TRECHO SELECIONADO:
★ ★ ★ ★ ★

Se sai, é para civilizar-se. E se se civiliza, volta à barbárie. E que
barbárie! A do "rock and roll" e da bomba de hidrogênio!
Como
fugir disto?
* * *
Senhor Jesus, todas estas considerações me levam aos pés de vossa Cruz.
Homem das dores, em vossa Alma e em vosso Corpo sofrestes tudo quanto é
dado a um homem sofrer.
Contemplo vosso cadáver descido do patíbulo, vossa humanidade como que
aniquilada, e vosso Sangue infinitamente precioso derramado ao longo da
Paixão.
Enquanto o mundo for mundo, representareis a dor no horizonte de nossas
almas.
A dor, com tudo quanto ela tem de nobre, de forte, de
grave, de doce e de sublime. A dor elevada do
simples âmbito das considerações filosóficas para o firmamento infinito
da Fé. A dor compreendida em sua significação teológica, como
expiação necessária, e como meio indispensável de santificação.
Pelo
mérito infinito de vosso preciosíssimo Sangue, dai à nossa inteligência
a clareza necessária para compreender o papel da dor, e à nossa
vontade a força necessária para amá-la com todas as veras.
É só
pela compreensão do papel da dor e do mistério da Cruz que a humanidade
pode salvar-se da crise tremenda em que está
afundando, e das penas eternas que aguardam os que até o último
momento permaneceram fechados ao vosso convite para trilharmos convosco
a via dolorosa.
Maria Santíssima, Mãe das Dores, multiplicai sobre a terra as almas que
amam a Cruz.
É a
graça de valor incalculável, que Vos pedimos, no crepúsculo de
nossa civilização, nesta Semana Santa.

★ ★ ★ ★ ★

MATERIAL FORNECIDO:

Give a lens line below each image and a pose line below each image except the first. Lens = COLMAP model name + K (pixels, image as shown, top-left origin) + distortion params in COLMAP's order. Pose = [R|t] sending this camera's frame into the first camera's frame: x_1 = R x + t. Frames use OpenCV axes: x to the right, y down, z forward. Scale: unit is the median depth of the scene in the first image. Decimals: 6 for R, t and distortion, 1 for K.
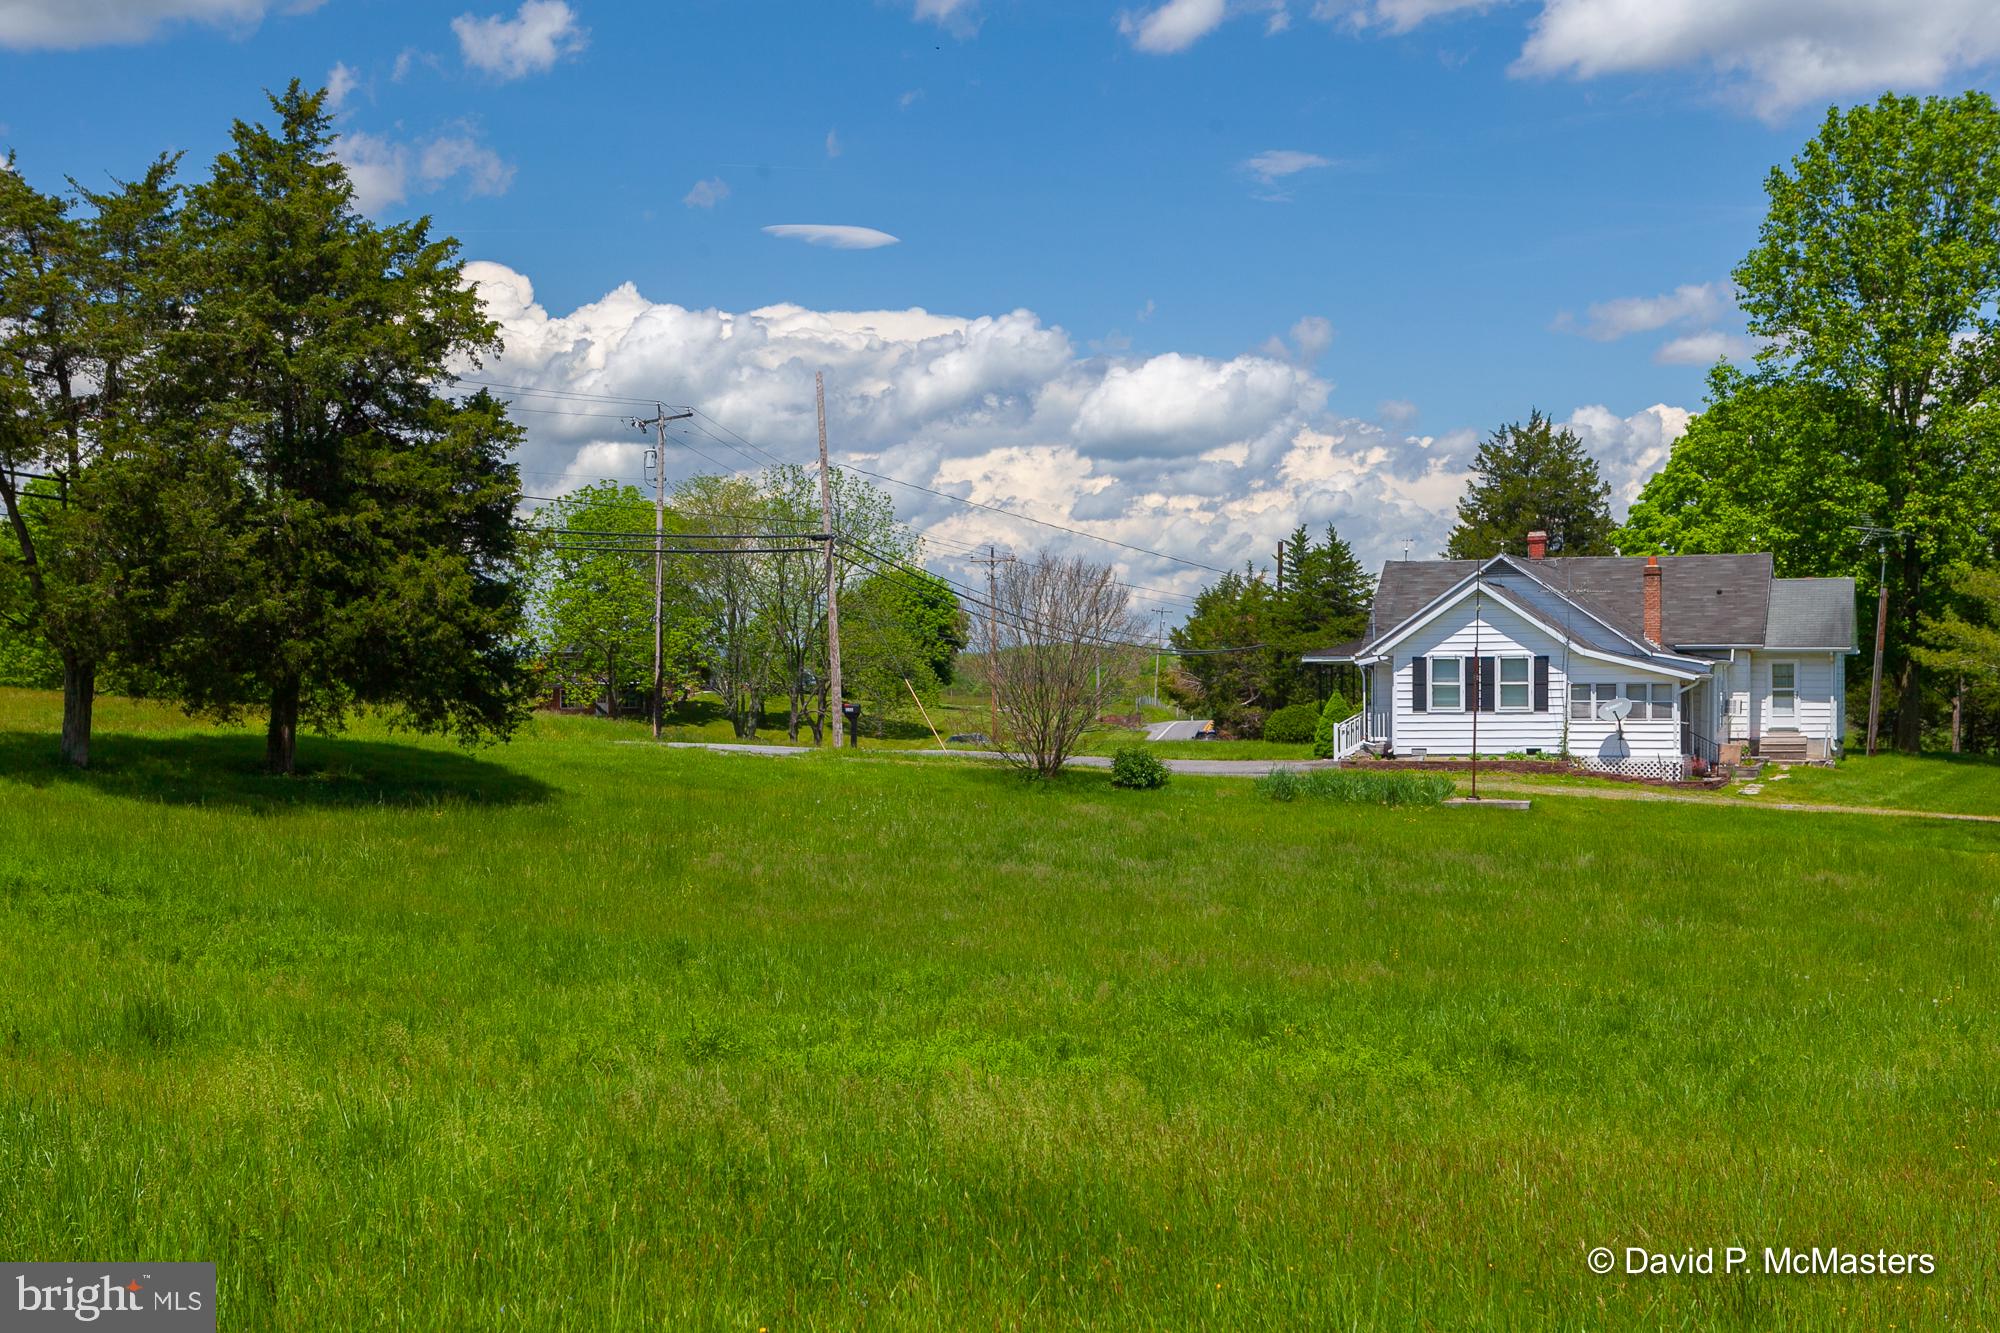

★ ★ ★ ★ ★

OBJETIVO DO EXERCÍCIO:
Responda às perguntas abaixo com base no trecho, uma por linha:
1. O trecho nomeia duas coisas como marcas da barbárie. Quais são?
2. Que clareza se pede para a nossa inteligência?
3. O que se pede a Maria Santíssima, Mãe das Dores?

RESPOSTA:
1. O "rock and roll" e a bomba de hidrogênio.
2. A clareza necessária para compreender o papel da dor.
3. Que multiplique sobre a terra as almas que amam a Cruz.